Raw data

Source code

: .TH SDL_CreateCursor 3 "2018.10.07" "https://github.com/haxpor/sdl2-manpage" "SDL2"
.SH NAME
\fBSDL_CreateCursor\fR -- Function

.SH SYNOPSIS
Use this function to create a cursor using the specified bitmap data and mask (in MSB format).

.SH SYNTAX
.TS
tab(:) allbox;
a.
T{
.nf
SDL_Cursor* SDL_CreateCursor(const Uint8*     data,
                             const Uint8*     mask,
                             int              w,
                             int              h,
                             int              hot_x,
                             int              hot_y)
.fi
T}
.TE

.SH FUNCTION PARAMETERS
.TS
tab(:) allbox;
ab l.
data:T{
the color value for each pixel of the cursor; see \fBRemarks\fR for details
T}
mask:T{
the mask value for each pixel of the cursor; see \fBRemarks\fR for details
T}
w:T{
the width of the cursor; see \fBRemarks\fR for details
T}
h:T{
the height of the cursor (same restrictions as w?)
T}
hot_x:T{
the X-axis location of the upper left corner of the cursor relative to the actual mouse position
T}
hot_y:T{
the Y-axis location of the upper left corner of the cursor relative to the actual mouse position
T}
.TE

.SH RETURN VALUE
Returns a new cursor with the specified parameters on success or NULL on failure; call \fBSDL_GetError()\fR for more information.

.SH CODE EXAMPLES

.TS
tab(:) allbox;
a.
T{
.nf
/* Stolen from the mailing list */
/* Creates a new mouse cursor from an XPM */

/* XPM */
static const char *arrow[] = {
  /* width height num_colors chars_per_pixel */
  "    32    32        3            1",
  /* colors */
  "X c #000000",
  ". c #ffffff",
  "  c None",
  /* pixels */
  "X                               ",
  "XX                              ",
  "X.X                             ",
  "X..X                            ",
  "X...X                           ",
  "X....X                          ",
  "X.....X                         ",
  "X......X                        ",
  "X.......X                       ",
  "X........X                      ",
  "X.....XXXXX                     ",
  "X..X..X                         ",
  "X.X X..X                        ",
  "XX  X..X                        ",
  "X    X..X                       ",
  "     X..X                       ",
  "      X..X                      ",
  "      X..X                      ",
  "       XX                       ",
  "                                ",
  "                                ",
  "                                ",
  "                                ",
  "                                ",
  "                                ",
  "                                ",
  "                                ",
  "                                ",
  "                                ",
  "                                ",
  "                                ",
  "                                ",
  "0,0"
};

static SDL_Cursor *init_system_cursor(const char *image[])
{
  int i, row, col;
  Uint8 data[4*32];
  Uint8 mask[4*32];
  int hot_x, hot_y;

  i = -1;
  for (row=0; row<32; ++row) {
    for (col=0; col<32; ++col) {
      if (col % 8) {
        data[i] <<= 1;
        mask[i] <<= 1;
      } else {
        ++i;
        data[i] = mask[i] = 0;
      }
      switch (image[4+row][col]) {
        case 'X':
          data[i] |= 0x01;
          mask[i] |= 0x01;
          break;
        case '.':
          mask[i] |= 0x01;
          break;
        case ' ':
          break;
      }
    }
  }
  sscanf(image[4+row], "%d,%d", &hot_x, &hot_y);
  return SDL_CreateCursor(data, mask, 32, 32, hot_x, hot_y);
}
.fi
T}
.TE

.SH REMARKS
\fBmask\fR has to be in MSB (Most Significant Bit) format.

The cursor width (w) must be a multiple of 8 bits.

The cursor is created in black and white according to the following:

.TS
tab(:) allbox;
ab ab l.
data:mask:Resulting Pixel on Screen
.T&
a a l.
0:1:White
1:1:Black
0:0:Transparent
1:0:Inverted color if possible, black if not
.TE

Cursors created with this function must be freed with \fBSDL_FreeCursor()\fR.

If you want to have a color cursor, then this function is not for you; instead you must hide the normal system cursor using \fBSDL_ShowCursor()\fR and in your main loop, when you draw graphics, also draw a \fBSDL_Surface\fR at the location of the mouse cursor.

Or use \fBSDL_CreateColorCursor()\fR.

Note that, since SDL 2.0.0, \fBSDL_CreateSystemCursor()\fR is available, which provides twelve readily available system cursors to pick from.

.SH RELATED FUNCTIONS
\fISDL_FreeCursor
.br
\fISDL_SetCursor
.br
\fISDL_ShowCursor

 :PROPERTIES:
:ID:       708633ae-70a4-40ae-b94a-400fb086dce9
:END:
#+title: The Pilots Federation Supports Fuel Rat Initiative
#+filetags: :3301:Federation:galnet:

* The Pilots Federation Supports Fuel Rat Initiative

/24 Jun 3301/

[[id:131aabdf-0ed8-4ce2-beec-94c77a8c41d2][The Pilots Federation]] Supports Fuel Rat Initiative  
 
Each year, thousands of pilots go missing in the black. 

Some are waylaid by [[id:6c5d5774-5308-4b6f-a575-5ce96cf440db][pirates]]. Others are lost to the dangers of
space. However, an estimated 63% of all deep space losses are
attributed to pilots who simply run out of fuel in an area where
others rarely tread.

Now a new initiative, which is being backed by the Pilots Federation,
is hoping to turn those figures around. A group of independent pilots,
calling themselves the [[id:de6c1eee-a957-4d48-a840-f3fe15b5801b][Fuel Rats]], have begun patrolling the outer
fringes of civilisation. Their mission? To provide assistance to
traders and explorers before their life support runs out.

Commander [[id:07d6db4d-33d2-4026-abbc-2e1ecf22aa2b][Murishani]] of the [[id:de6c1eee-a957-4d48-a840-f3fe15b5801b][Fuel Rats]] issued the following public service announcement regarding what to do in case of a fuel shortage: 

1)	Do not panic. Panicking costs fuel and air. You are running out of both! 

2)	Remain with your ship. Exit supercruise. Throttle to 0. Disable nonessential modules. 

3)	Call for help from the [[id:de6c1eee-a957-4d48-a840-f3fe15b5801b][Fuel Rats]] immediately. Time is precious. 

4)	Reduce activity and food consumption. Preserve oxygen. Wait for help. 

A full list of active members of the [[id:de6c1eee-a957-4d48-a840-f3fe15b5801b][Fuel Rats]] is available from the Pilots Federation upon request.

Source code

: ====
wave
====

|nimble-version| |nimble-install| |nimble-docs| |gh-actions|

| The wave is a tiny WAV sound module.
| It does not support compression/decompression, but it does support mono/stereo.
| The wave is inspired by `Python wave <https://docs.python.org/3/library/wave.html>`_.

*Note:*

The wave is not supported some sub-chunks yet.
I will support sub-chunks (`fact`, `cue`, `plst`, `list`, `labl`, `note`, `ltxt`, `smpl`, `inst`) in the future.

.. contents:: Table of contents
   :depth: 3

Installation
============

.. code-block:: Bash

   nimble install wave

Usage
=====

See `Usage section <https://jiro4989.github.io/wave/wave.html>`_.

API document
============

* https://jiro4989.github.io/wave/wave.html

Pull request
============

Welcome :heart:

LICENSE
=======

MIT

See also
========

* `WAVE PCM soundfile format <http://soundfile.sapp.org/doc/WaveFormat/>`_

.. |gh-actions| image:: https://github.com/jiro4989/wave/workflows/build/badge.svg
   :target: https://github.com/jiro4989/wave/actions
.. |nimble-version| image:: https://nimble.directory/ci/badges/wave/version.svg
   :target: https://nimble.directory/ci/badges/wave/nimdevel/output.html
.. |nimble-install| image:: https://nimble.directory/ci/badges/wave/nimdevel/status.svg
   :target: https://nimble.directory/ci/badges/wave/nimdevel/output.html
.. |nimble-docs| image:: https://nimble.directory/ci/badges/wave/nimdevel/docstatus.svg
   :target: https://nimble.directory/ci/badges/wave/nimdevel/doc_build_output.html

Exercise brief
Filter the entries above and copy only the lines that hold "axis".

Result of this task
the X-axis location of the upper left corner of the cursor relative to the actual mouse position
the Y-axis location of the upper left corner of the cursor relative to the actual mouse position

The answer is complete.